Data records:

* * *

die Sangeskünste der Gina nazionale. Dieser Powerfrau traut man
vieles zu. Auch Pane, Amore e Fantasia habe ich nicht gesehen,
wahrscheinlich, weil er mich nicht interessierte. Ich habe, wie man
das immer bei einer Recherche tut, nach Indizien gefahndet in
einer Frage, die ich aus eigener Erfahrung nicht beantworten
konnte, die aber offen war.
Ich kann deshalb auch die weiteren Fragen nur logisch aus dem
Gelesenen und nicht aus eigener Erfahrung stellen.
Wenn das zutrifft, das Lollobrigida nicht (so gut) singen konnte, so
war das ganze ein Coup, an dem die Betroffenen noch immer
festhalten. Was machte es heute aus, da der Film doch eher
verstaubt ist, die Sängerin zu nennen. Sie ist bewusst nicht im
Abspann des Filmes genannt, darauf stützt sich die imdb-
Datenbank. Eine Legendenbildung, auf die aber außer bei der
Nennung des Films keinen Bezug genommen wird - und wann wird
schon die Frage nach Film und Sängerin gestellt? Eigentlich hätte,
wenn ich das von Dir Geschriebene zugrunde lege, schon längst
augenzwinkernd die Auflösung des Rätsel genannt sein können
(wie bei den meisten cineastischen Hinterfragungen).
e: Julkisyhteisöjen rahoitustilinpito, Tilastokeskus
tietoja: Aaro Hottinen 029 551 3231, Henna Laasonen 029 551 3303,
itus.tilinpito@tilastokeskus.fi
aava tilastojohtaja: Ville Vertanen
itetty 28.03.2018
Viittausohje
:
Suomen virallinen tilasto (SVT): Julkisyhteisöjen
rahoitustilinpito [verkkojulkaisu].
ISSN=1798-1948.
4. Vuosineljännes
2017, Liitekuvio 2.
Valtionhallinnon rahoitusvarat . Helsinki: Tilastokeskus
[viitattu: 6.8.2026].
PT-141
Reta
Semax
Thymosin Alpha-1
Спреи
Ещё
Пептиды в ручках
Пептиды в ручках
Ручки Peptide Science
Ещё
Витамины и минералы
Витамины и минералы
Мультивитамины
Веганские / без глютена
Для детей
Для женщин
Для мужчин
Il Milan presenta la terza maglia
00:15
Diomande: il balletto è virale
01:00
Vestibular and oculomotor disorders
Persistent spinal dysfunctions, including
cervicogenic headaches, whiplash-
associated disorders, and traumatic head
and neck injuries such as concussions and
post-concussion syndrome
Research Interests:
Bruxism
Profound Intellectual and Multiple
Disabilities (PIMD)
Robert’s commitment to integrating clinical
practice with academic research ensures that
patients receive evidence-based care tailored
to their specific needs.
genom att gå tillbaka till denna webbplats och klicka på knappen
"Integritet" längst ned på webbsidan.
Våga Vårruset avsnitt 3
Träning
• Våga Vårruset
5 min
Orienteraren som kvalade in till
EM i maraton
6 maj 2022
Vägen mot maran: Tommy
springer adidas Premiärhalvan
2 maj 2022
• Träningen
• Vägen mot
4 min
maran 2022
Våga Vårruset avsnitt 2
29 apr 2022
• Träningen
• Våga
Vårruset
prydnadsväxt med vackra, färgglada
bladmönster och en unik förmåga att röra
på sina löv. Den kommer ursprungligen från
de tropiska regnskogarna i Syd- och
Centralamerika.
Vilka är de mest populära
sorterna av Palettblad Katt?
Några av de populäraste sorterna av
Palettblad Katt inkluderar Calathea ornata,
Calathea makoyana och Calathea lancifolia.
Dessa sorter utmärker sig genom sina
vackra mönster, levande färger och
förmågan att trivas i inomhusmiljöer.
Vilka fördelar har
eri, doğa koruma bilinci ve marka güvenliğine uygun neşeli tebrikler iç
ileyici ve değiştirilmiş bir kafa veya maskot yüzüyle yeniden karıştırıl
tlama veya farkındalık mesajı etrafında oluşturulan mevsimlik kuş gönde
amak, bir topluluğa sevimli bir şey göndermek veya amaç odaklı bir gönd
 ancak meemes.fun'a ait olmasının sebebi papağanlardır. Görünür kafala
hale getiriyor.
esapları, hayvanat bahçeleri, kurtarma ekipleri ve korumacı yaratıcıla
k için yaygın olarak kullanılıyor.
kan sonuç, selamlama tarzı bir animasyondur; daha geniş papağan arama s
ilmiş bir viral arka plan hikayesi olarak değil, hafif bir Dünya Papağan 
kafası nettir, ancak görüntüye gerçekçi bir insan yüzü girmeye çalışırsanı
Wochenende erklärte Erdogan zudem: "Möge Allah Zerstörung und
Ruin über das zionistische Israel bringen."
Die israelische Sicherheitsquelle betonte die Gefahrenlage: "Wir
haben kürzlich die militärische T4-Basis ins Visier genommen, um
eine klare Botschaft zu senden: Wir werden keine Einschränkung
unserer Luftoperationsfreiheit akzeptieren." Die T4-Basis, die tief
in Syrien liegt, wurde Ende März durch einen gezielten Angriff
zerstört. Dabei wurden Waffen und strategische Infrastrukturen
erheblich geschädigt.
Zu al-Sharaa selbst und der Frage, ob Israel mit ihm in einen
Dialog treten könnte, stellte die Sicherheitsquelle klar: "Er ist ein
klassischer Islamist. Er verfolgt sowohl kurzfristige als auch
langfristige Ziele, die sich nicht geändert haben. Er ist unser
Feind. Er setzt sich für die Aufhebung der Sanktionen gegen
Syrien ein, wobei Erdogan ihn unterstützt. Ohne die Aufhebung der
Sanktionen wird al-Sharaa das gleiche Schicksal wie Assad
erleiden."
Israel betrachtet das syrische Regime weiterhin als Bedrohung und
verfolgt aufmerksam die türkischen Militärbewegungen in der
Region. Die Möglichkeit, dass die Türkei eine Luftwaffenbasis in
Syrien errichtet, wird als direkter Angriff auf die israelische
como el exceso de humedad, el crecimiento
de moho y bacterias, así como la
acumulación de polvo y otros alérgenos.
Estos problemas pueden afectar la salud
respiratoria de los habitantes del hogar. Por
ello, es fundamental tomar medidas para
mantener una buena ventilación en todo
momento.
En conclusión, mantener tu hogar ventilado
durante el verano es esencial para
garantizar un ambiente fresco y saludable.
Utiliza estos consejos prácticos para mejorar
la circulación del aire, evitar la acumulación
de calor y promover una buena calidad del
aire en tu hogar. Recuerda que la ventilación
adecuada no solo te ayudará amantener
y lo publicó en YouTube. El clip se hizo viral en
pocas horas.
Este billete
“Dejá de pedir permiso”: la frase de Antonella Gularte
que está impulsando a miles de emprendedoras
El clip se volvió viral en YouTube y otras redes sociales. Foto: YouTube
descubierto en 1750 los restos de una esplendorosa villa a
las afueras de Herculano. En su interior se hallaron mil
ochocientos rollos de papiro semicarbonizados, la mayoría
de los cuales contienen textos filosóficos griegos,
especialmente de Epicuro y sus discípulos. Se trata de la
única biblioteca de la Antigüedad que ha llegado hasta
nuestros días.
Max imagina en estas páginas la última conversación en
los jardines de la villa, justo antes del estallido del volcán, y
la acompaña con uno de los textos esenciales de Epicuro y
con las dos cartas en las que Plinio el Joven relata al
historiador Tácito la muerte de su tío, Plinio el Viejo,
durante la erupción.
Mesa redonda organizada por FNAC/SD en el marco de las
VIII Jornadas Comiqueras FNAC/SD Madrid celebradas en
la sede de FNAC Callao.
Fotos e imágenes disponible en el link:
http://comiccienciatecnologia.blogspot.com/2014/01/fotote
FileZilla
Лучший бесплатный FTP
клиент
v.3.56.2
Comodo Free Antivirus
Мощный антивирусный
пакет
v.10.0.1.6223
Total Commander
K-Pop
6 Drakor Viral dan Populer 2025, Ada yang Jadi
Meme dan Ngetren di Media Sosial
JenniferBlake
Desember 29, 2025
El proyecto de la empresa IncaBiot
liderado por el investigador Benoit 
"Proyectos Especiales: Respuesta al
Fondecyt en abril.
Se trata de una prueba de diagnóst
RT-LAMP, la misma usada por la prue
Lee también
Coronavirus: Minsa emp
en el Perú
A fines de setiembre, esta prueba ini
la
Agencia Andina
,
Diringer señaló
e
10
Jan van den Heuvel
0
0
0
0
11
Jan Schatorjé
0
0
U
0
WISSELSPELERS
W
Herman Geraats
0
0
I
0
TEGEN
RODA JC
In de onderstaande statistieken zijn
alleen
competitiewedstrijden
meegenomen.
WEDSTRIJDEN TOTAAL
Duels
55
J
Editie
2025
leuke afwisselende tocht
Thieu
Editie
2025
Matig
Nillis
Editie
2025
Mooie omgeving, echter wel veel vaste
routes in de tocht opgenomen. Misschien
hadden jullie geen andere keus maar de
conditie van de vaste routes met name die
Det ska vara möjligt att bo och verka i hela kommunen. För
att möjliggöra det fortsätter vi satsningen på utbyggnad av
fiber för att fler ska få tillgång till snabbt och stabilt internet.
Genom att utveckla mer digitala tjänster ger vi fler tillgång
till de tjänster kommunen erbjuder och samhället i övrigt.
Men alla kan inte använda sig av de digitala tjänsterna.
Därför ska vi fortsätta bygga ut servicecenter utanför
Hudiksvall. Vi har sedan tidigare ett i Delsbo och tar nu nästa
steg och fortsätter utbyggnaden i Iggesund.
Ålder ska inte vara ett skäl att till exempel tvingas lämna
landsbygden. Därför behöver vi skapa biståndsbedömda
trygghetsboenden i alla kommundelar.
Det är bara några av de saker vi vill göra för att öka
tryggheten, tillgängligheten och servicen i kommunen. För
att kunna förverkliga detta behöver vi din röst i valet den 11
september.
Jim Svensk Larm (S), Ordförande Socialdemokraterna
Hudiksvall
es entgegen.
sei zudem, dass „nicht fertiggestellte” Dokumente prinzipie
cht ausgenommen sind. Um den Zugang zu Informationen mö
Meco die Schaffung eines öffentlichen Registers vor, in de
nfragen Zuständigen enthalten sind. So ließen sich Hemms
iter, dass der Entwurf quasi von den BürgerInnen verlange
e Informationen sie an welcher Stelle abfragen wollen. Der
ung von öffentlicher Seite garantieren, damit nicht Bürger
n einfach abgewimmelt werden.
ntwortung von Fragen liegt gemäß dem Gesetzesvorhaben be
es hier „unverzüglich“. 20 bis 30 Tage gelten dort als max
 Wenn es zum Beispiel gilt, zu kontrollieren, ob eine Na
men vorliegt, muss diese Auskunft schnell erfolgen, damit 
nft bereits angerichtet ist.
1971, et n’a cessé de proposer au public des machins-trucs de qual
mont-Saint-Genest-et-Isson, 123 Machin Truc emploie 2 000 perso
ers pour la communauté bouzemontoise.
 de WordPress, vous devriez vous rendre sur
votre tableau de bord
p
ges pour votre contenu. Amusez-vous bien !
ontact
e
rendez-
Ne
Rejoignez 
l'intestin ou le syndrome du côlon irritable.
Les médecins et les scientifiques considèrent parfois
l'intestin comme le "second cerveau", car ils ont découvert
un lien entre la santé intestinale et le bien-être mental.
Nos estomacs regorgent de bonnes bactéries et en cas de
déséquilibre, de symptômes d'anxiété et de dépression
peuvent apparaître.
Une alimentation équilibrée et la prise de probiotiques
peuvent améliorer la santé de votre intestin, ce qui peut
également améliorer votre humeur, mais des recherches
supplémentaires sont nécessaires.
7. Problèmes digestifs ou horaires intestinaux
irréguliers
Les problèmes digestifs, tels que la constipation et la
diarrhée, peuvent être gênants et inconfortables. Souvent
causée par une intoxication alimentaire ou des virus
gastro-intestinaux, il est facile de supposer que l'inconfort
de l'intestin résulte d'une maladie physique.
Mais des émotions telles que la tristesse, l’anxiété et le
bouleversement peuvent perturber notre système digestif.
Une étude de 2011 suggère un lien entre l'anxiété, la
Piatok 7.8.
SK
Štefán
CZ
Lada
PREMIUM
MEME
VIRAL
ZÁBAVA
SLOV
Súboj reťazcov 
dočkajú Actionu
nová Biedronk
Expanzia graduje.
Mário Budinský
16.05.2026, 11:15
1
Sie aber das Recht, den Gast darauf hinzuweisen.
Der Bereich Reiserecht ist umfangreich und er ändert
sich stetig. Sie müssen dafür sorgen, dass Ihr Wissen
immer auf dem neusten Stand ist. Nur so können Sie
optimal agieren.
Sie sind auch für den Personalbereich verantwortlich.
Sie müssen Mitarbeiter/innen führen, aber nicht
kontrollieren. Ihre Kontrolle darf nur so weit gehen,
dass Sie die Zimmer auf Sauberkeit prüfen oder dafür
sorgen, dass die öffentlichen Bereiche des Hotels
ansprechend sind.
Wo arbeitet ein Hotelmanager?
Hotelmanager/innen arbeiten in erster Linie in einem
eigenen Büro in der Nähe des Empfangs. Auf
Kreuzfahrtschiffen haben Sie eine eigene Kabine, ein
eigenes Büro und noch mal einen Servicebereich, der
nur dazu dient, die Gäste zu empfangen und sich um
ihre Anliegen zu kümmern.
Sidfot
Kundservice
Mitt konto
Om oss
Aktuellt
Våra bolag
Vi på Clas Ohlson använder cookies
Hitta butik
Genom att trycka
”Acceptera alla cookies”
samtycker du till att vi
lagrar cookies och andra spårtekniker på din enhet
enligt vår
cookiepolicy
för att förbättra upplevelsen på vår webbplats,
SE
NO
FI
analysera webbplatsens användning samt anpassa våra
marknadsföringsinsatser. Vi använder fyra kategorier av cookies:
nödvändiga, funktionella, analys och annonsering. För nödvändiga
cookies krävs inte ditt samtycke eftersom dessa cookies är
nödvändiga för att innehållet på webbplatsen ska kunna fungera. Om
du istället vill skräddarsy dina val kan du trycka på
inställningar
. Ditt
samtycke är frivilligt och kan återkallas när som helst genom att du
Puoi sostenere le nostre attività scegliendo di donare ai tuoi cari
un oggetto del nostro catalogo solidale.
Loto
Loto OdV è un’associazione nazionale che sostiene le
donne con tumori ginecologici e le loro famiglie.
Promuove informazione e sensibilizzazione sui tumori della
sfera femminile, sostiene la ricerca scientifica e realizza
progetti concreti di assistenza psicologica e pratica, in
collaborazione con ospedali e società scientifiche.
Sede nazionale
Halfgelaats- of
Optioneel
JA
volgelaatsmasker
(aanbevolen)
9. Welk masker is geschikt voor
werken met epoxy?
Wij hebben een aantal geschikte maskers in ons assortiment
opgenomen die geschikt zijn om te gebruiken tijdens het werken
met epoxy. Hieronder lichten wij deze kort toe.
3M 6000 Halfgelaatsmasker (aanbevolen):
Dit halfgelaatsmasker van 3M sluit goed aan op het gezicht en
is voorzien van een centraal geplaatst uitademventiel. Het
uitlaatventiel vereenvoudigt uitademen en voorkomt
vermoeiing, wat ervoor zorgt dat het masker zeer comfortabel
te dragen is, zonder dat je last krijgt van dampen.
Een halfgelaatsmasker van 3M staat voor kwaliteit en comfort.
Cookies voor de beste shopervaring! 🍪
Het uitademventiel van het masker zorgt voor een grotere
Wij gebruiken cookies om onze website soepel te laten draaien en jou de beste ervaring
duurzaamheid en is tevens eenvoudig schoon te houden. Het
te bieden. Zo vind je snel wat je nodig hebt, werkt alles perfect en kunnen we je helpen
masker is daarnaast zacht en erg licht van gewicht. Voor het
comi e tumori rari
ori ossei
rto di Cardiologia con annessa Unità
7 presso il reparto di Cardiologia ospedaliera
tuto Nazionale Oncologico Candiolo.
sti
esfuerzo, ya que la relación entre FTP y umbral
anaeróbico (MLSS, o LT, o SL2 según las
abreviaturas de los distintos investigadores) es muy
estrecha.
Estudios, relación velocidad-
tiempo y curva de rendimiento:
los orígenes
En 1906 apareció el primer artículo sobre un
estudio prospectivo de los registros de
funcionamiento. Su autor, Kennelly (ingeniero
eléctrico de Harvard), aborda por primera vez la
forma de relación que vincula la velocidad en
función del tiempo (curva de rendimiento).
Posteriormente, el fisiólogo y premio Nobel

* * *

EXERCISE DIRECTIONS: Every line above that holds the string "nödvändiga" should be copied into the answer.

RESPONSE BELOW:
nödvändiga, funktionella, analys och annonsering. För nödvändiga
nödvändiga för att innehållet på webbplatsen ska kunna fungera. Om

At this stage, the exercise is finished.